Au cours des derniers mois du mandat du gouvernement du Premier ministre Robert Golob, les citoyens ont pu entendre la ministre Alenka Bratušek affirmer à plusieurs reprises que son administration avait réalisé le plus jusqu'à présent en termes de développement des infrastructures.
Selon les rapports, seuls 14 des 54 projets financés par l'Union européenne visant à améliorer la sécurité contre les inondations ont été achevés sous la supervision de Bratušek. Ce chiffre a suscité la controverse, les critiques suggérant que le ministre a délibérément évité de travailler sur des projets de l'UE par crainte d'un contrôle.
La question a pris de l'ampleur après qu'un tweet de Vid Mlakar a mis en évidence l'écart entre les revendications officielles et les résultats réels. Il a noté que si le gouvernement se vantait de progrès, la réalité était claire: seule une fraction des travaux de protection contre les inondations planifiés avait été réalisée. Mlakar a souligné que la réticence du ministre à s'engager avec les mécanismes de financement de l'UE pourrait être due à des inquiétudes concernant la responsabilité, laissant les communautés exposées à des catastrophes potentielles.
Les rapports indiquent que pendant la même période, il y avait un investissement important dans l'infrastructure ferroviaire, accompagné de nombreuses annexes qui ont gonflé les coûts du projet. Ces pratiques auraient drainé les ressources du trésor public, les entrepreneurs bénéficiant financièrement tandis que les bénéficiaires, les résidents locaux, recevaient peu en retour.
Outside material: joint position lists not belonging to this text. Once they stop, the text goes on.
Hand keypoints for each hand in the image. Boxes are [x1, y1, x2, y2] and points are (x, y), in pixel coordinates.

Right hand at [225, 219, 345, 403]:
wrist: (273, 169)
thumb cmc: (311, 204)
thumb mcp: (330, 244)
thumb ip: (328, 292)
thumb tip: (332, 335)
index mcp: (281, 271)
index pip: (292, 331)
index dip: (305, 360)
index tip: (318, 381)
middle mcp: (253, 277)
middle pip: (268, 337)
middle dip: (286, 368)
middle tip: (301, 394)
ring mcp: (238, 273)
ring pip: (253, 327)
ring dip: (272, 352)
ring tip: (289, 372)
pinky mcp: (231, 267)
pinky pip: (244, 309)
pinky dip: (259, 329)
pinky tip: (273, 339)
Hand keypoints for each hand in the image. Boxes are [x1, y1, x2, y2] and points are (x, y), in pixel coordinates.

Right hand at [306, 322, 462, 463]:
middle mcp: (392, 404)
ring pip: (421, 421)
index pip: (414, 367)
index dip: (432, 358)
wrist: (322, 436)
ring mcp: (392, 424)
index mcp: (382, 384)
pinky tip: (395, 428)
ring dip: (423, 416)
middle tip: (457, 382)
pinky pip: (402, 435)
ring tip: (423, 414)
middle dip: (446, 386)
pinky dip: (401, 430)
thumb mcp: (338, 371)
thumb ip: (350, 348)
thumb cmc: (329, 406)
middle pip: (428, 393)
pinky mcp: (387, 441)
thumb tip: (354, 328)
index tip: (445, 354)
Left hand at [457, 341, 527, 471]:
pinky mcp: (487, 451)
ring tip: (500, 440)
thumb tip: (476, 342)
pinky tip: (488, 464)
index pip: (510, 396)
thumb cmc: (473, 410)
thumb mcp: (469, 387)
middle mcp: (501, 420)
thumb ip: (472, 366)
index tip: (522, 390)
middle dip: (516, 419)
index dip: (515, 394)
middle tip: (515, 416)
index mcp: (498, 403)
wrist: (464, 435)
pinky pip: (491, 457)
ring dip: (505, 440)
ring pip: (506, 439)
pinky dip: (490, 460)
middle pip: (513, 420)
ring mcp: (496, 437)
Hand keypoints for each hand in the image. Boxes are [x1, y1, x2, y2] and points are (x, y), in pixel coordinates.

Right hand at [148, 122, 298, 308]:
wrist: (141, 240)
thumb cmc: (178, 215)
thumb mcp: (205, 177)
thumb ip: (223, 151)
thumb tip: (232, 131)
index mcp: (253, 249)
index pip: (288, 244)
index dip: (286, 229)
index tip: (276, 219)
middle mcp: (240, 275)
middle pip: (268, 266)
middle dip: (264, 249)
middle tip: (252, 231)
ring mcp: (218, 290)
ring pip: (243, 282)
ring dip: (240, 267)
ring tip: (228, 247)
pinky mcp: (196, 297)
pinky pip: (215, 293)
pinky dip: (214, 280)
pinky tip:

Beaucoup estiment que leurs investissements dans les services publics ne se sont pas traduits par des améliorations significatives de la sécurité ou de la résilience. Certains ont même suggéré que l'approche du gouvernement reflète une priorisation de l'opportunisme politique par rapport au véritable bien-être public. Les analystes politiques suggèrent que la controverse entourant le dossier de Bratušek met en évidence des problèmes plus profonds au sein de la structure de gouvernance. Alors que le gouvernement prétendait donner des résultats, les données racontent une histoire différente, marquée par des projets incomplètes et des décisions budgétaires discutables. Le contraste entre la rhétorique et la réalité a alimenté le scepticisme public, avec des appels à une plus grande surveillance et responsabilité.
À l'approche des élections, la question de la protection contre les inondations et des dépenses d'infrastructure restera probablement un point focal pour les partis d'opposition et les groupes de la société civile qui cherchent à tenir le gouvernement responsable de ses promesses et de ses actions.